> [PROVIDED DATA]:
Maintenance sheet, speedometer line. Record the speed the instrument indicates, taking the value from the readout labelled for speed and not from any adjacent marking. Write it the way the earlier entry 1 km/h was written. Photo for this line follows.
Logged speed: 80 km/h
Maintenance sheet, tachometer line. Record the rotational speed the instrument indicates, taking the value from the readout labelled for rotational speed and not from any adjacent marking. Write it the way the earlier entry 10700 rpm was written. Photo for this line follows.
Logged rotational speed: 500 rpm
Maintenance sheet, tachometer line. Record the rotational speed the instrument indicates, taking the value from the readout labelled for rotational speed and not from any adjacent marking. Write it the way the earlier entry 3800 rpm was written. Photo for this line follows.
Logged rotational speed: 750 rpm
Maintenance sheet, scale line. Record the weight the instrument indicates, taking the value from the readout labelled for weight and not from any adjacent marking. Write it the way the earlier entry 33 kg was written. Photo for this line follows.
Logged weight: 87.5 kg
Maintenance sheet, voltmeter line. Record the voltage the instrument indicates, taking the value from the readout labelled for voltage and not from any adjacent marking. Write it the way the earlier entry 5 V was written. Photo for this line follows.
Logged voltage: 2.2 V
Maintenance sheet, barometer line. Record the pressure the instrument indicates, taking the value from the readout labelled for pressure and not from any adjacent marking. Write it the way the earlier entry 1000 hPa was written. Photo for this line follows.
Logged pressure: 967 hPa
* * *
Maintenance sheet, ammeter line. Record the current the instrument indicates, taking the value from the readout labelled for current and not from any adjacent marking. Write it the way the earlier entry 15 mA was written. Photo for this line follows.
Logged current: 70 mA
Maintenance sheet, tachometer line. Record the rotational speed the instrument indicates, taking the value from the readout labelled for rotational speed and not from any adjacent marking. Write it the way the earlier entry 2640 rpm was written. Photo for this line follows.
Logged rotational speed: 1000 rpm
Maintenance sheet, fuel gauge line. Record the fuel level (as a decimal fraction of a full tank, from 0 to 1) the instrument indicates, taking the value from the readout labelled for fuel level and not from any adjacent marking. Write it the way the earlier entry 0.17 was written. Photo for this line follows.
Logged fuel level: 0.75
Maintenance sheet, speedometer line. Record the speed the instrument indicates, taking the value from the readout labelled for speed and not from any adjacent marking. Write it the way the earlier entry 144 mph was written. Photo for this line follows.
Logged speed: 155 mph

> [WHAT THE TASK REQUIRES]: Convert the entries into a numbered list, leaving out blank lines, covering only the part that opens with the line containing "km/h was written. Photo for this line follows." and closes with the line containing "Logged speed: 80 km/h".

> [RESPONSE]:
1. Maintenance sheet, speedometer line. Record the speed the instrument indicates, taking the value from the readout labelled for speed and not from any adjacent marking. Write it the way the earlier entry 1 km/h was written. Photo for this line follows.
2. Logged speed: 80 km/h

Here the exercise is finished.